-------- Input data --------

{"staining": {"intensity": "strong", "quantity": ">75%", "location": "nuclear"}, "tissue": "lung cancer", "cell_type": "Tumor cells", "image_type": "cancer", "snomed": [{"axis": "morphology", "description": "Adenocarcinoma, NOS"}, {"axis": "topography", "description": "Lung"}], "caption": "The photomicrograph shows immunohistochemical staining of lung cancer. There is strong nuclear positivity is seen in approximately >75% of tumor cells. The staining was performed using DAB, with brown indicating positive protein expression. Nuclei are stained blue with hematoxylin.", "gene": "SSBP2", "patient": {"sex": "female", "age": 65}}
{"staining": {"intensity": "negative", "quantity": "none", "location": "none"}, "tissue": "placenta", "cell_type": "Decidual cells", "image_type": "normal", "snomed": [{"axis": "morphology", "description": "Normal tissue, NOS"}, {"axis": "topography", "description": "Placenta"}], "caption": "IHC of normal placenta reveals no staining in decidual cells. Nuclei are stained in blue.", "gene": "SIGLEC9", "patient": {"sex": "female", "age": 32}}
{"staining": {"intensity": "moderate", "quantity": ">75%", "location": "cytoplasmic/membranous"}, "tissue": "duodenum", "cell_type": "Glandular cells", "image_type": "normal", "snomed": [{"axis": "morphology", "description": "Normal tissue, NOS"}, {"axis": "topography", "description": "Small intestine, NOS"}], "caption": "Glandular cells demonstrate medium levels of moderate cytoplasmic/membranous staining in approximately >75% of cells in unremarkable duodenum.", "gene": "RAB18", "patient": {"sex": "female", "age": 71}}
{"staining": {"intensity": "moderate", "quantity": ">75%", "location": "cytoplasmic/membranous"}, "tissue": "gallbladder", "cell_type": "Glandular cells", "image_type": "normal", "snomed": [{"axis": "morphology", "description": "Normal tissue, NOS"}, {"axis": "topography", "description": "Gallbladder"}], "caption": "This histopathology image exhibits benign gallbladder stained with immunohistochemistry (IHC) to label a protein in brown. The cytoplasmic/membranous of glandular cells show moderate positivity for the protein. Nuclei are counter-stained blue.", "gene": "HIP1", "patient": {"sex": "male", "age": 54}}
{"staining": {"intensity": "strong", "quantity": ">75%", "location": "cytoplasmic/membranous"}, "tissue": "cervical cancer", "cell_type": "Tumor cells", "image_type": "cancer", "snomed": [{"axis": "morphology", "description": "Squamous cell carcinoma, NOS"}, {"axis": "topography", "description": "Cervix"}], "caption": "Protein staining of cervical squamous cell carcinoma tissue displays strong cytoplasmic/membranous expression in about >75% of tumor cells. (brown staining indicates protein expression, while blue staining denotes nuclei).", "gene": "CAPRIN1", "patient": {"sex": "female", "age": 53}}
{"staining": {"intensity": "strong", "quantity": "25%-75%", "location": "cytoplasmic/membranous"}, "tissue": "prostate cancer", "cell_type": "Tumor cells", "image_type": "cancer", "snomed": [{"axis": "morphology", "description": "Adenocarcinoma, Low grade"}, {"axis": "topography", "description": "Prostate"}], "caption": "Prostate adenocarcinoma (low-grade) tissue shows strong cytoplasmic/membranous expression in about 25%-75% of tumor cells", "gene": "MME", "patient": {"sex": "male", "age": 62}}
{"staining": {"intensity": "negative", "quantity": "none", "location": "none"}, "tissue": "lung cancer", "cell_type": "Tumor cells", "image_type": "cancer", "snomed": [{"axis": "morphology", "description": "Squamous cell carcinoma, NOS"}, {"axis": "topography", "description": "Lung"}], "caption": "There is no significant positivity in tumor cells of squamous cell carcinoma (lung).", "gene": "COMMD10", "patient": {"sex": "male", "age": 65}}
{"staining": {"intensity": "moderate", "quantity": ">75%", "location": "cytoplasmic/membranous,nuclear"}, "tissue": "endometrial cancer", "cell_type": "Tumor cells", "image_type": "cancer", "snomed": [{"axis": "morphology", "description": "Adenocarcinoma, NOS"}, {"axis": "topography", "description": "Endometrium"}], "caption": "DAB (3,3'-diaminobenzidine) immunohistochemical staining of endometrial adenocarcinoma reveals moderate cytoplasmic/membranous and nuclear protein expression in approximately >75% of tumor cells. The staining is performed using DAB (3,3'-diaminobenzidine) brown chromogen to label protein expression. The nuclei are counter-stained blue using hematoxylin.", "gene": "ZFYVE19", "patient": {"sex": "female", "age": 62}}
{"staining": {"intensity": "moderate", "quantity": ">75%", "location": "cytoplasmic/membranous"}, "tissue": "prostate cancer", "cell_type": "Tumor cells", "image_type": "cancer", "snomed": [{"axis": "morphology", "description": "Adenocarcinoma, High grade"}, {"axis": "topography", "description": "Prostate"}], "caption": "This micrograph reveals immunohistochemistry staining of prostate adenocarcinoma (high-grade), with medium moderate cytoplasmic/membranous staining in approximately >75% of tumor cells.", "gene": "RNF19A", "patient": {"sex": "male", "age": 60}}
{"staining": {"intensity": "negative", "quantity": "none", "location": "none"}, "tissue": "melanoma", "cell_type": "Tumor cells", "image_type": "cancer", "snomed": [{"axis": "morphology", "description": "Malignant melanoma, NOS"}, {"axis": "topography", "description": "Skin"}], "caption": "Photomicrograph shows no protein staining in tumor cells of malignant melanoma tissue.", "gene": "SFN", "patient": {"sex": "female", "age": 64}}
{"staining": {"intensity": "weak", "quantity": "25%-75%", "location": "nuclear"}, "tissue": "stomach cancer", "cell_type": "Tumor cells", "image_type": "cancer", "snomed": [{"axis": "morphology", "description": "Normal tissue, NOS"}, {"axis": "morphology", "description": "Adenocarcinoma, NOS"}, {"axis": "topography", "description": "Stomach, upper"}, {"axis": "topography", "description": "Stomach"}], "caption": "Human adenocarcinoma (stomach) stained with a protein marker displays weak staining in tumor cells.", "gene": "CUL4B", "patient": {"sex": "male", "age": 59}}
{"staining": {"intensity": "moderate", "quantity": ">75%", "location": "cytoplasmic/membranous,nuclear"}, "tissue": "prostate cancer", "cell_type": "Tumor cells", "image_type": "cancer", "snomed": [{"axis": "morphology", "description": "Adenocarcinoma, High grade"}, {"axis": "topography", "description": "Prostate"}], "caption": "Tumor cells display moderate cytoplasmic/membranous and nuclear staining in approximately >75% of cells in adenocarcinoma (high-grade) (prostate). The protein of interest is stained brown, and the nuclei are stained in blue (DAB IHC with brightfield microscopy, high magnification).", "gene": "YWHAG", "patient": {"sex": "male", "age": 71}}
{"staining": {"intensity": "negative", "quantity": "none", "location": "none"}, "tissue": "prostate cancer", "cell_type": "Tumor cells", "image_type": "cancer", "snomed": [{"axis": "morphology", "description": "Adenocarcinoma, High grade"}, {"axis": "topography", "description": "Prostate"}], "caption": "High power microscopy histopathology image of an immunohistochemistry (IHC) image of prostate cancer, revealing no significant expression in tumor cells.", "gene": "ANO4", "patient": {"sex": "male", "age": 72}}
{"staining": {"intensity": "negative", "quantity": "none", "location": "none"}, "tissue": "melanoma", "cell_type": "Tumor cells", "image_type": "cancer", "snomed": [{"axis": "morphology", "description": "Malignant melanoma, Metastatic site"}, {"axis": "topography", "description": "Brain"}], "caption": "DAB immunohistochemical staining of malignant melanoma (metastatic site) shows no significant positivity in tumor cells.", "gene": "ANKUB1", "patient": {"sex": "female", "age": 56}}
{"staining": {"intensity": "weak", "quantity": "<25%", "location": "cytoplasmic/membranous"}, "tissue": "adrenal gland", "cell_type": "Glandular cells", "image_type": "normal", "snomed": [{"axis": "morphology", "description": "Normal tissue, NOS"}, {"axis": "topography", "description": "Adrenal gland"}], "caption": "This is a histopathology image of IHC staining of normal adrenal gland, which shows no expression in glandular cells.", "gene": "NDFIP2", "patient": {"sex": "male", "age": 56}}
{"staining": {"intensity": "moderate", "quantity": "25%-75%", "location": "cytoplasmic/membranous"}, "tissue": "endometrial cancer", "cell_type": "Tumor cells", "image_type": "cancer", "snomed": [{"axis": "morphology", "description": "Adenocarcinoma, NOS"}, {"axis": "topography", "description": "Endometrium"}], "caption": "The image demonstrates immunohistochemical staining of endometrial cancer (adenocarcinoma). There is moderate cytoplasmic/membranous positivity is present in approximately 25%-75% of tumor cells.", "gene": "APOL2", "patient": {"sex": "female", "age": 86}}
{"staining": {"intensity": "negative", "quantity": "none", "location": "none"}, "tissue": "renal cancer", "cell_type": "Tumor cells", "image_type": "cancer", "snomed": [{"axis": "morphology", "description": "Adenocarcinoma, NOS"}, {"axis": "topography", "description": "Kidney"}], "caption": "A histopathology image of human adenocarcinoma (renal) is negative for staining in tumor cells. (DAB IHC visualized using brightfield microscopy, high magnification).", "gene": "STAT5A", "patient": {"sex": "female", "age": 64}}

--------

* [Exercise goal] In the listing above, locate the line with "adenocarcinoma (low-grade) tissue" and the line with "is no significant", then extract exactly those lines and every line between them, and nothing more.

* [Response area]
{"staining": {"intensity": "strong", "quantity": "25%-75%", "location": "cytoplasmic/membranous"}, "tissue": "prostate cancer", "cell_type": "Tumor cells", "image_type": "cancer", "snomed": [{"axis": "morphology", "description": "Adenocarcinoma, Low grade"}, {"axis": "topography", "description": "Prostate"}], "caption": "Prostate adenocarcinoma (low-grade) tissue shows strong cytoplasmic/membranous expression in about 25%-75% of tumor cells", "gene": "MME", "patient": {"sex": "male", "age": 62}}
{"staining": {"intensity": "negative", "quantity": "none", "location": "none"}, "tissue": "lung cancer", "cell_type": "Tumor cells", "image_type": "cancer", "snomed": [{"axis": "morphology", "description": "Squamous cell carcinoma, NOS"}, {"axis": "topography", "description": "Lung"}], "caption": "There is no significant positivity in tumor cells of squamous cell carcinoma (lung).", "gene": "COMMD10", "patient": {"sex": "male", "age": 65}}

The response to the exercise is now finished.